In fact, Turner says, he's more worried now about nuclear weapons than he was when he was an admiral in the Navy at the height of the Cold War. Even though he commanded a nuclear-equipped Naval task group in the Mediterranean, he says he never really had to think much about nuclear war. Then he arrived at the CIA, where, in order to brief Congress, he ordered a study of the nuclear balance between the U.S. and the Soviet Union.

The result shocked him. Even if the Soviets struck first, the study found, the U.S. could level the entire urban area of the Soviet Union between one and two times over. In other words, the U.S. possessed more nuclear weapons than it needed. The Pentagon, which was lobbying for the new MX missile at the time, predictably objected to the report's conclusion. "The Defense Department wanted more weapons, even though there was a tremendous surplus," Turner recalls. "There was no way to get people to be rational about it. That was very revealing to me."

Ever since, Turner has been pondering what to do about these immense nuclear stockpiles, a mental exercise that took on more urgency as Russia became less dependable as a nuclear steward. Now Turner may have come up with an exquisitely simple solution, which he has set down in a slim book, "Caging the Nuclear Genie," to be published by Westview Press.

Turner proposes that the president of the United States order the removal of nuclear warheads from 1,000 missiles and direct that they be stored near the missiles. The president then would invite Russia to place observers at the storage sites in order to count the number of warheads being stored and make sure they are not moved. The observers also would be allowed to inspect the missiles to ascertain that other warheads have not been placed on them. He would then invite the Russians to reciprocate.

Given that the U.S. has over 8,000 strategic nuclear warheads, temporarily decommissioning 1,000 of them would not put the nation at risk. And the warheads could always be restored to the missiles if some world crisis requiring preparedness for massive nuclear retaliation developed. The beauty of the plan is that it requires no painstaking negotiations -- nor the approval of pesky national legislatures.

If Moscow accepts the challenge, Washington would respond by removing more warheads and invite the Kremlin again to match it. A few rounds like this and there could be deep cuts in the number of active strategic missiles. Perhaps eventually close to zero. It's reverse poker, with the point being to bid downward. And there is precedent for such we-go-first action. In 1991, President Bush ordered almost all tactical nuclear weapons withdrawn from forward bases and Naval ships. Soviet President Mikhail Gorbachev followed suit with a similar order.

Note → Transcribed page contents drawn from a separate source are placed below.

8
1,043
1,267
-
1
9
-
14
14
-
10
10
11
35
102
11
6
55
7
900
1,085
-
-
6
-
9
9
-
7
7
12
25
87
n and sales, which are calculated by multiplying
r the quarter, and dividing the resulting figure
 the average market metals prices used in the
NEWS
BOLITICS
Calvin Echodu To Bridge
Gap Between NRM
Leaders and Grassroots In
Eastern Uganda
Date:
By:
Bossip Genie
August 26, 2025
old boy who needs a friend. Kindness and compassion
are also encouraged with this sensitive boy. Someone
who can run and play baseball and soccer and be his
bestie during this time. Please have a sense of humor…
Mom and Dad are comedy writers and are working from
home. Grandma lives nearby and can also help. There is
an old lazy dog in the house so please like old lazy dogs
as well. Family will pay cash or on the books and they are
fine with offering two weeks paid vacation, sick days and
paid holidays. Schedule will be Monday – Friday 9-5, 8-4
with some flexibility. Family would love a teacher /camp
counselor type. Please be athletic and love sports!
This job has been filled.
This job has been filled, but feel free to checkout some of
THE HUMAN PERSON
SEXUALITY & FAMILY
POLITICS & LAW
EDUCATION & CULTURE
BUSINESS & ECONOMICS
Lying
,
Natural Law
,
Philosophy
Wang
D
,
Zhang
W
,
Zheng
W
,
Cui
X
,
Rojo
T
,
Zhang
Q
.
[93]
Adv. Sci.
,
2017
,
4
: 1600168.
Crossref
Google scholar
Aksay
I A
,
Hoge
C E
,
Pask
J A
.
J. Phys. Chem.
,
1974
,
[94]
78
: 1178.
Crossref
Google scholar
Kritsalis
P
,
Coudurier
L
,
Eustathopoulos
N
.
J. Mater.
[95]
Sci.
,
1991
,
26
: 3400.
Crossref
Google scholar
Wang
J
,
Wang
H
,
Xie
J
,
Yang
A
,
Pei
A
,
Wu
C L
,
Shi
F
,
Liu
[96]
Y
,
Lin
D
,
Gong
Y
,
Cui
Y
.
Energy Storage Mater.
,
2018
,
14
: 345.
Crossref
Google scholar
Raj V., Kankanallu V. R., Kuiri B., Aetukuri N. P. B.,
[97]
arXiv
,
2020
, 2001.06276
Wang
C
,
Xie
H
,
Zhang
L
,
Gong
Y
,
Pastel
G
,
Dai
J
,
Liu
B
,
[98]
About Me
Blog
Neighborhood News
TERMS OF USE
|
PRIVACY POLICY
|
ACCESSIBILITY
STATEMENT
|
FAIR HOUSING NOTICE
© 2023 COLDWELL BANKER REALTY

Sure, the number of warheads would not change. But there would be fewer in a position to do harm. And if the warheads remain detached from the missiles for a while, it should be easier to negotiate their destruction. An immediate benefit of the arrangement would be to tighten security over Russian warheads. If the Russians knew the Americans were coming to inspect, they would make damn sure that their storage sites were properly maintained. ("Hey, Dmitri, fix the locks on those doors, the Americans are on their way!")

There are plenty of potential crises out there: the Ebola virus, war in the Mideast, global warming, practically anything having to do with China. But nuclear weapons remain the paramount threat to our untrustworthy species. A legacy-obsessed President Clinton could do worse than following Turner's suggestion for easing our fears of instant obliteration. Such daring -- not school uniforms -- is the stuff that history is made of.


By David Corn

David Corn is the Washington editor of the Nation, a columnist for the New York Press and author of a political suspense novel, "Deep Background" (St.Martin's Press).